The book depicts the personality of Ali. It also analyses the character of Ali.
According to Jordac, Nahj al-Balagha has implications relating to socio-economic justice. The first edition of the Arabic version was published in 1956. The book has been translated into English, Spanish, French, Persian and several other languages.

==Author==
George Jordac was a Christian author who, in his own words, spent four decades researching and studying Ali. The results of his research are a few volumes of books about Ali. He began his writing career in 1950 as a journalist for the newspapers Al-Anwar, Al-Kifah Al-Arabi, Al-Qabas and several others.

==The content of the book==
This book is written in five volumes with the following titles:

=== Ali and Human Rights===

This chapter includes a 256-page overview of the culture of the Hejaz, as it pertains to family life, ethics, religion, and science.

=== Ali and the French Revolution===

This chapter contains 256 pages. It investigates the root causes and history of the French Revolution, and compares it with the views and principles of Imam Ali.

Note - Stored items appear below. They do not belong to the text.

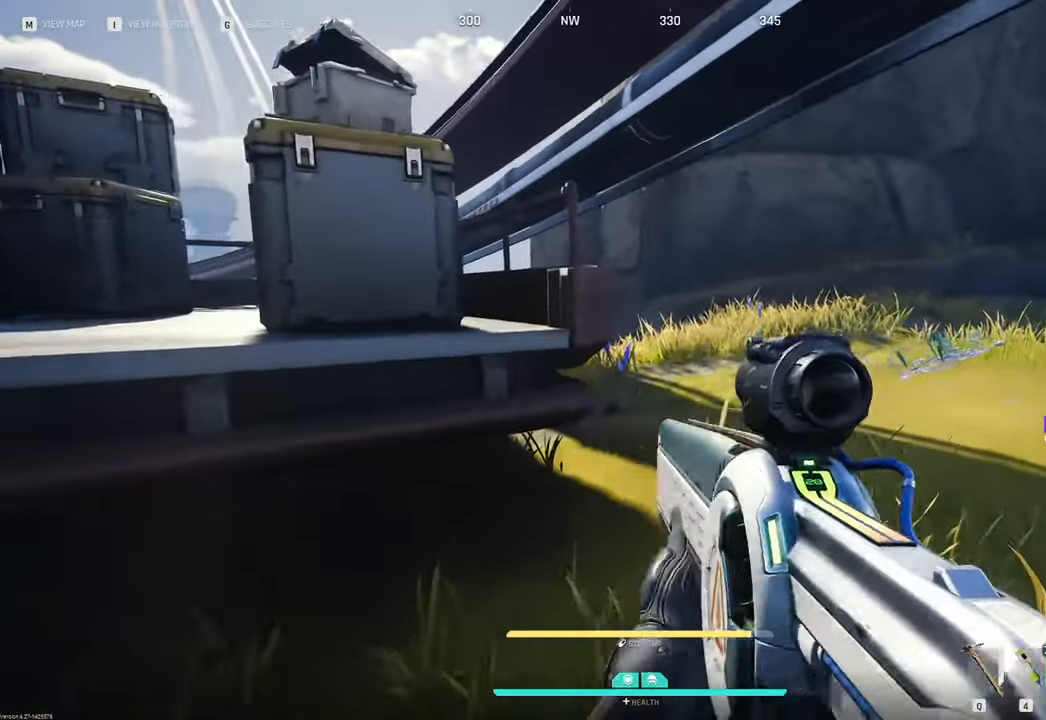
{"keys": ["w"], "mouse": [], "mouse_move": "left", "events": [[117, "shift", "down"], [167, "d", "up"], [350, "shift", "up"]]}
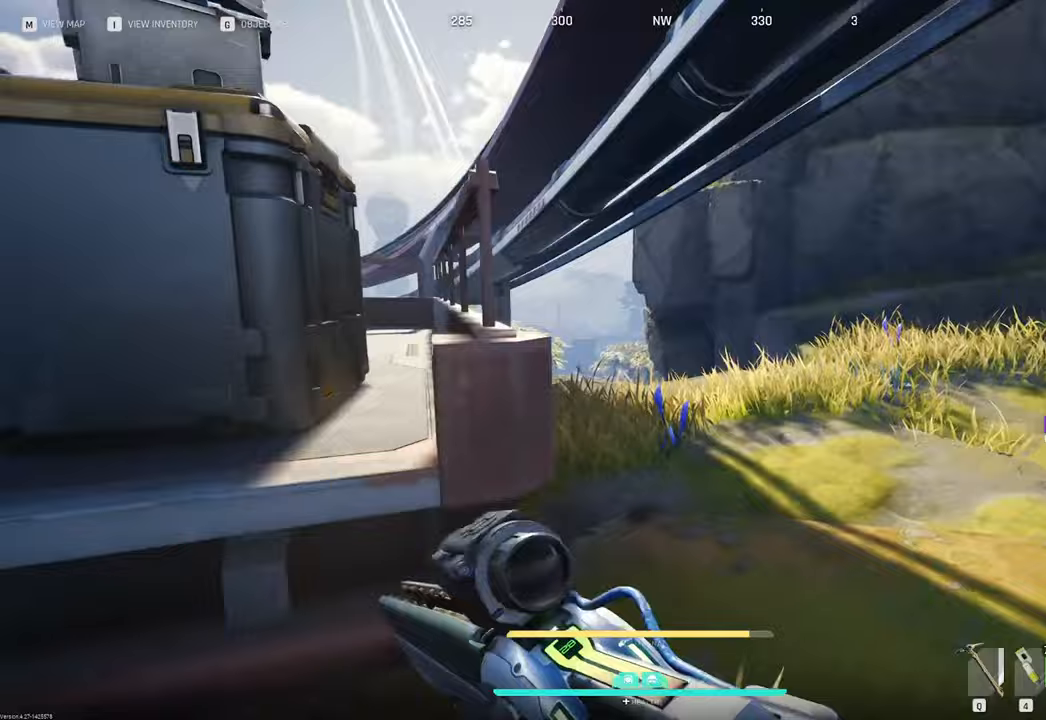
{"keys": ["d", "w"], "mouse": [], "mouse_move": "still", "events": [[50, "d", "down"]]}
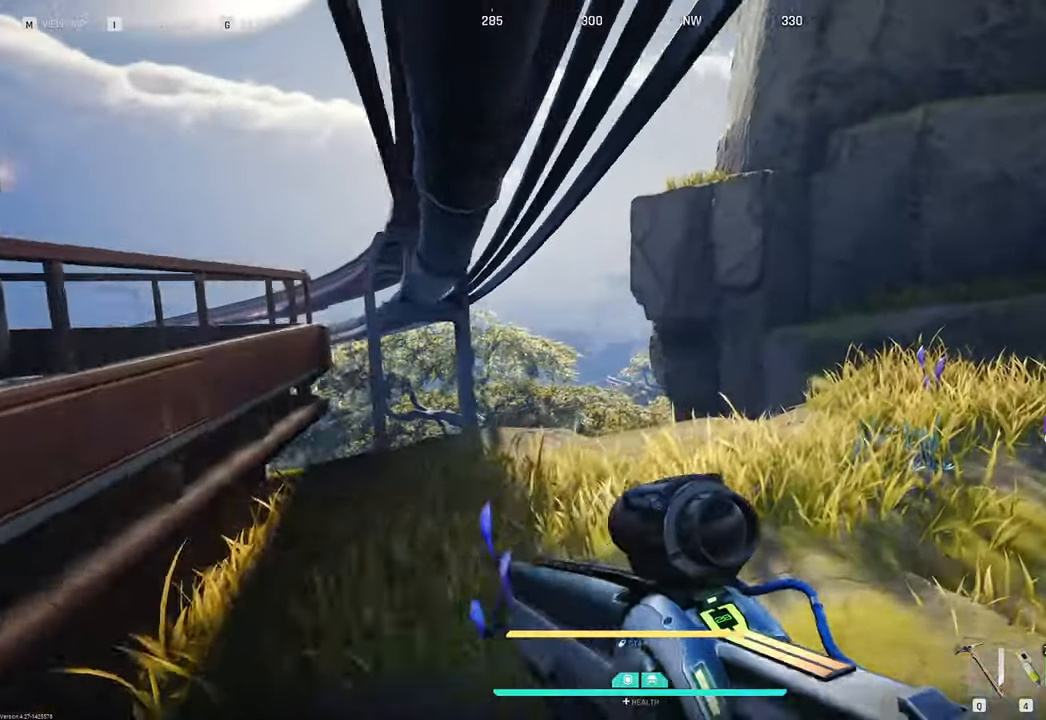
{"keys": ["d", "w"], "mouse": [], "mouse_move": "left", "events": [[200, "shift", "down"], [433, "shift", "up"]]}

The author argues that Imam Ali's views encompass four principles of the French Revolution.

=== Ali and Socrates===

In this volume, the author explains views of Socrates and Ali.

=== Ali and his life===

This chapter contains 254 pages. It includes a review and introduction of two tribes, the Umayyad and the Hashemi, and presents events during the rule of Ali.

=== Ali and ethnicity Arabic===

This chapter contains 270 pages. It includes views of Al-Maʿarri, Gibran Khalil Gibran, Mikhail Naima and some orientalists' views about Ali.

The section titled "What has been said about the book" presents comments on and appreciation of the book.